■ What is required
Tally the lines below that contain "Single". The number is the whole answer.

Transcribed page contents
----------

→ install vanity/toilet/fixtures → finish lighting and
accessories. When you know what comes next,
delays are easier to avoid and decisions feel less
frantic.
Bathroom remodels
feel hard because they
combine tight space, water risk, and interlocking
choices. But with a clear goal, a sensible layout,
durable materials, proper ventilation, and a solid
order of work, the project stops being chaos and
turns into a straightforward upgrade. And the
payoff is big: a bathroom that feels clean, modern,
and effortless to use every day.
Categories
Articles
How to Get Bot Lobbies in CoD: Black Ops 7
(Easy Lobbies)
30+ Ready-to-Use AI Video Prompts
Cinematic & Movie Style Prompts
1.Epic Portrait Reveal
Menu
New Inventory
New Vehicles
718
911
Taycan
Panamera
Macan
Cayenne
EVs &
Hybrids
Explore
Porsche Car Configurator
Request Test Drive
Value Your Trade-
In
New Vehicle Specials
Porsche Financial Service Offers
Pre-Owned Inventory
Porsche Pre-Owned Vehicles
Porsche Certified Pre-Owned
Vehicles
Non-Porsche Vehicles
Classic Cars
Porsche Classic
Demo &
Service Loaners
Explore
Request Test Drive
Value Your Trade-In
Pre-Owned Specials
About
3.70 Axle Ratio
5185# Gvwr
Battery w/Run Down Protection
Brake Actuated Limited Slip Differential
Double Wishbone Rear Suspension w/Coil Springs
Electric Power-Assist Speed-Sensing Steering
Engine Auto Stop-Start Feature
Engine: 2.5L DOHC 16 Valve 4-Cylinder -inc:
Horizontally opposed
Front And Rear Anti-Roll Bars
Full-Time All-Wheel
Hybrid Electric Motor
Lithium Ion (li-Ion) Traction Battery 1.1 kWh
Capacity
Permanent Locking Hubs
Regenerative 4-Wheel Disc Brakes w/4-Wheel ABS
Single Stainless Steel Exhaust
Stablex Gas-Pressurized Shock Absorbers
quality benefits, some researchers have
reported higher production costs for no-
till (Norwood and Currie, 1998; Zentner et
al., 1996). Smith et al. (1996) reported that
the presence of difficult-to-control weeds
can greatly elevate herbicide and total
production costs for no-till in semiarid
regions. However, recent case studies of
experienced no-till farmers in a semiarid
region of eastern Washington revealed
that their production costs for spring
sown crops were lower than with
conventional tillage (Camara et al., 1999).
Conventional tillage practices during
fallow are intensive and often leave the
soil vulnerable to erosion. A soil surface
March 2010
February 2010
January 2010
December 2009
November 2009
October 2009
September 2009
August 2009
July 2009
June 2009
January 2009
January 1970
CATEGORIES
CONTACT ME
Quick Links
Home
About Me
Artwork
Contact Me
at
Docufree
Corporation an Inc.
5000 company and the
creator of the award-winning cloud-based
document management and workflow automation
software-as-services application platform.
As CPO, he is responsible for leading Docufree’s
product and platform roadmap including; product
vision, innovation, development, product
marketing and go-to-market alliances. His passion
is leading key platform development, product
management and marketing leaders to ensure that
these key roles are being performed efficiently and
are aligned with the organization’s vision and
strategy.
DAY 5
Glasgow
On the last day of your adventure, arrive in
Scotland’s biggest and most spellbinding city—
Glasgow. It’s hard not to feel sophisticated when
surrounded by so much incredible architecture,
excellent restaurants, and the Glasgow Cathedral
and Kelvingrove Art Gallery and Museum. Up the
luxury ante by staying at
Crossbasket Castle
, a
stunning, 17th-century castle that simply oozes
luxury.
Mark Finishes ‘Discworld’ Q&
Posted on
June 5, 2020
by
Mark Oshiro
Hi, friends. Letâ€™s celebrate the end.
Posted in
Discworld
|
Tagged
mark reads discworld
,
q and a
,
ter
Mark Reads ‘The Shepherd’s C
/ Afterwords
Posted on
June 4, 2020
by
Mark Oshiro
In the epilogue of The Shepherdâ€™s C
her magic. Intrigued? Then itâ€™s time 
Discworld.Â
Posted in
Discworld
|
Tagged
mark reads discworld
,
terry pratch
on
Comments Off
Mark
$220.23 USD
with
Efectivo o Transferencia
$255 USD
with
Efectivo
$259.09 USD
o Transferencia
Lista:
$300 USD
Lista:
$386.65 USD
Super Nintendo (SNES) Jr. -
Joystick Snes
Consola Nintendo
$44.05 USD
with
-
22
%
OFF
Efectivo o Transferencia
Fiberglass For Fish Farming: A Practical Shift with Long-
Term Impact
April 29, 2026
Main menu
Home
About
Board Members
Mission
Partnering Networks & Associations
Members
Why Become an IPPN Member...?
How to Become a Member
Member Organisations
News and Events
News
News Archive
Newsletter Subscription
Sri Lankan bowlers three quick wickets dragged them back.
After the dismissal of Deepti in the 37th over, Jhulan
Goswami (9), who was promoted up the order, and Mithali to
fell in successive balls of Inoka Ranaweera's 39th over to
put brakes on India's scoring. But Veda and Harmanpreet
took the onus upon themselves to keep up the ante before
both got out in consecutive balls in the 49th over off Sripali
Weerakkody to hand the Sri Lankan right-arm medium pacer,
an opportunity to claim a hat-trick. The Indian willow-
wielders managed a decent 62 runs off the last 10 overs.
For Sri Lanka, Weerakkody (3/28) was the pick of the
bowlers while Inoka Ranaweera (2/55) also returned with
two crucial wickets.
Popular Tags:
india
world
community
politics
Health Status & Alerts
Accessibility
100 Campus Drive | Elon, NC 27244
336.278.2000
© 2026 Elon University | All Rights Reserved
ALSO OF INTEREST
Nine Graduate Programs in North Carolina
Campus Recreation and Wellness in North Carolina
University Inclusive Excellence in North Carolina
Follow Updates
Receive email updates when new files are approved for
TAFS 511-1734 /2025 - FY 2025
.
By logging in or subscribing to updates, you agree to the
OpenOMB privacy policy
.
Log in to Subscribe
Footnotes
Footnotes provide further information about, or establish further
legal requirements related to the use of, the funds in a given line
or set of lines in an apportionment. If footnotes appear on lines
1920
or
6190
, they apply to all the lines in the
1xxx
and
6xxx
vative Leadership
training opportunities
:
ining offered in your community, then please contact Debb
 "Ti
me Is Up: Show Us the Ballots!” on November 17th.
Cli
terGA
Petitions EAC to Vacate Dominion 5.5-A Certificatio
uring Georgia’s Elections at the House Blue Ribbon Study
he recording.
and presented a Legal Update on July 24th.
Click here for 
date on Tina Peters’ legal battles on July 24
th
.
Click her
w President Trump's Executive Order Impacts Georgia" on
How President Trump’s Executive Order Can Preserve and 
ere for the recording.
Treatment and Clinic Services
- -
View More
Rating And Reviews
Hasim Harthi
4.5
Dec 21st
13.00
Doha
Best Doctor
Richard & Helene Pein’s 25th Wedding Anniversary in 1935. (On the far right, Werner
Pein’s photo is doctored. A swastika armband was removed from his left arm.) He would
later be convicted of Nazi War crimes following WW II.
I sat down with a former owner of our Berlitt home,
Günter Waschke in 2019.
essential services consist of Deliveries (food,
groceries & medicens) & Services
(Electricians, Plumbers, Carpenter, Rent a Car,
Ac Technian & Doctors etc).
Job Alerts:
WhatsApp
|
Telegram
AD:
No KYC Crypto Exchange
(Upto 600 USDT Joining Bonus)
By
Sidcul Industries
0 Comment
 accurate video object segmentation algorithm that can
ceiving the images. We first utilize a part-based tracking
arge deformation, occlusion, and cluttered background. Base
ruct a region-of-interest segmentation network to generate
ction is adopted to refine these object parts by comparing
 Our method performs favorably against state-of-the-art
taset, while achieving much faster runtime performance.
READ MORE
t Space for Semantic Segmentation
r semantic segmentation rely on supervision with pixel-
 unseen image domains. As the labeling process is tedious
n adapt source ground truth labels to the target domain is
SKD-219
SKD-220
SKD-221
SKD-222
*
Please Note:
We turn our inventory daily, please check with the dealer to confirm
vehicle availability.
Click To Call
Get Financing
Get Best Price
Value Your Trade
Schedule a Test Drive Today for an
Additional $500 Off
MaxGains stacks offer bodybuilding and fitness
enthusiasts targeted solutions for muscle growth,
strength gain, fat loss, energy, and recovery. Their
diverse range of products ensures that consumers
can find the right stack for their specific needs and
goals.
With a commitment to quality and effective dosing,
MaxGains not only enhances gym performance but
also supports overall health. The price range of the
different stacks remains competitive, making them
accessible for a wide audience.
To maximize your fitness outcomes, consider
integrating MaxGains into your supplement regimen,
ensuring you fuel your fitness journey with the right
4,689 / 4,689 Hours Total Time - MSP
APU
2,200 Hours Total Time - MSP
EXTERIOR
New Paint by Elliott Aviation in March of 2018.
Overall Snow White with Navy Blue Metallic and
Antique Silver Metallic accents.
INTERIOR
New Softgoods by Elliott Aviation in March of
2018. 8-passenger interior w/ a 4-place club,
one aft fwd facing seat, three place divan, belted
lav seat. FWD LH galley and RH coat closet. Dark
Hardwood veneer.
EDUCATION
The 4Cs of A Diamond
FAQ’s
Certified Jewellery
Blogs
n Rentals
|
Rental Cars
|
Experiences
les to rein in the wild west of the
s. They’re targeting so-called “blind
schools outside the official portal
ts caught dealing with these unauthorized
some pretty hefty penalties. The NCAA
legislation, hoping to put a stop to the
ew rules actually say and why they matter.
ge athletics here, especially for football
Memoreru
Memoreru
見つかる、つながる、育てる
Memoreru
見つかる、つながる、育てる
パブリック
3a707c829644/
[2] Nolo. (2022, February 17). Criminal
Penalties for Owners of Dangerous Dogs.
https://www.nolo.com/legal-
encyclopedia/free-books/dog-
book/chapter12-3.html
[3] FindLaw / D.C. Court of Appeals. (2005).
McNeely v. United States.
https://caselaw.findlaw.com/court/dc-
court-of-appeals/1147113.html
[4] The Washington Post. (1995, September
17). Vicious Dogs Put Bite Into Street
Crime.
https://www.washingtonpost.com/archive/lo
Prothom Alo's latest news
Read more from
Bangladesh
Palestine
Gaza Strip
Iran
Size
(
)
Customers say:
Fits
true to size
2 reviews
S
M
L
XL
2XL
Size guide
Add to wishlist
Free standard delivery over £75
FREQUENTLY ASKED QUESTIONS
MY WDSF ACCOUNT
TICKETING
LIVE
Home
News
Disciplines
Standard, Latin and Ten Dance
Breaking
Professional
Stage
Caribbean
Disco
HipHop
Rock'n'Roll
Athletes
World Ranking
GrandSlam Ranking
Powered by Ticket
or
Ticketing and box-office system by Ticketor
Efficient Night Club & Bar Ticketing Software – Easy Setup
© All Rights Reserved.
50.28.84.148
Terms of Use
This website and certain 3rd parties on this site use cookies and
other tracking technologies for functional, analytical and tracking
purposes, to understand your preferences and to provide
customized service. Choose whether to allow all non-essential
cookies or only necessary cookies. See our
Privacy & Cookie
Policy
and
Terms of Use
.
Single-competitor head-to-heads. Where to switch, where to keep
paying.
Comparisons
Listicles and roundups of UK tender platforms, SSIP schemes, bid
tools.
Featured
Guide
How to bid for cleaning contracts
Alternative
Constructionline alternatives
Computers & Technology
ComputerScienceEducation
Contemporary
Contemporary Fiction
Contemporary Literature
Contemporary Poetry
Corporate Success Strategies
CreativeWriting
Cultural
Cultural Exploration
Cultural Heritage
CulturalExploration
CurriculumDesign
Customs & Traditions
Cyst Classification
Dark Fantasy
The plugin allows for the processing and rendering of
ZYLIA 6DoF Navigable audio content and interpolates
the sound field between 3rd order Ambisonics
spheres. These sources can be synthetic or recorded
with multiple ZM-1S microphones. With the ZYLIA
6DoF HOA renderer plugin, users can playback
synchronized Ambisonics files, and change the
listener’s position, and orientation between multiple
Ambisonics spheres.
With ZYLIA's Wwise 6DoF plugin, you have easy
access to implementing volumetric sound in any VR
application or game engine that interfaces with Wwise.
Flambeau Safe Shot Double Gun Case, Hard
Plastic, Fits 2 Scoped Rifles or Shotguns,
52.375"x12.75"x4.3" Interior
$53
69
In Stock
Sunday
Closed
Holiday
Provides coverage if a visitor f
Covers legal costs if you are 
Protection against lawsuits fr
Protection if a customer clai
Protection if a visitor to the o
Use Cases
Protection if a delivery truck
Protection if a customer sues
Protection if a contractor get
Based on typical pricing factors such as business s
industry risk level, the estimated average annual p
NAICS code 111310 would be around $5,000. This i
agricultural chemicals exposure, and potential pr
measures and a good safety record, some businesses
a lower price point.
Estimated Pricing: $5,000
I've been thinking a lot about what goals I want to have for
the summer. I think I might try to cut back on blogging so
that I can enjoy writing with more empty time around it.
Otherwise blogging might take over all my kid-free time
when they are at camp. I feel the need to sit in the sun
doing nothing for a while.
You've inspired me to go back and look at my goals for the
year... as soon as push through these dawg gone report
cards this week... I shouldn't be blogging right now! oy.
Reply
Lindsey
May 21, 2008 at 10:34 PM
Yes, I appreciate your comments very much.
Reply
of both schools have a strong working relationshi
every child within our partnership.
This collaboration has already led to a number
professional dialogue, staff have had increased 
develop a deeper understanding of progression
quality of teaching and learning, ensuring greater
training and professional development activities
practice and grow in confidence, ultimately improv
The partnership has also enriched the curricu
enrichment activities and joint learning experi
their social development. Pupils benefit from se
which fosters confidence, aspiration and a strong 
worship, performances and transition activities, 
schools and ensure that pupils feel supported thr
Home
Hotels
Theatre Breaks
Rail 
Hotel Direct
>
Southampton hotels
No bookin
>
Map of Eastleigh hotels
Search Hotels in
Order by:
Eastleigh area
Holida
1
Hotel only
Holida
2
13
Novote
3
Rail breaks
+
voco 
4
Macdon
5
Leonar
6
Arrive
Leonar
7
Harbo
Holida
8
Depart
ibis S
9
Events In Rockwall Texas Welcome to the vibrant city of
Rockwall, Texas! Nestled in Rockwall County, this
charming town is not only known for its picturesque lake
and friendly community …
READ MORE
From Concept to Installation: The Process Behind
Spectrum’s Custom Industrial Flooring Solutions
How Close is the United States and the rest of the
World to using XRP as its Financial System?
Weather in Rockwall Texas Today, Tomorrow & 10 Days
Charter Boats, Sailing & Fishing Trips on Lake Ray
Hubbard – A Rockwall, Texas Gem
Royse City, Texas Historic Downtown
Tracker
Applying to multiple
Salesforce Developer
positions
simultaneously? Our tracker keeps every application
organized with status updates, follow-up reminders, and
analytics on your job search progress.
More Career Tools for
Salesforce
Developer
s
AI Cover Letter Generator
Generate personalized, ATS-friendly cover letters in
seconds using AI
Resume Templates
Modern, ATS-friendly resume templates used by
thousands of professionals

----------

■ Exercise answer
2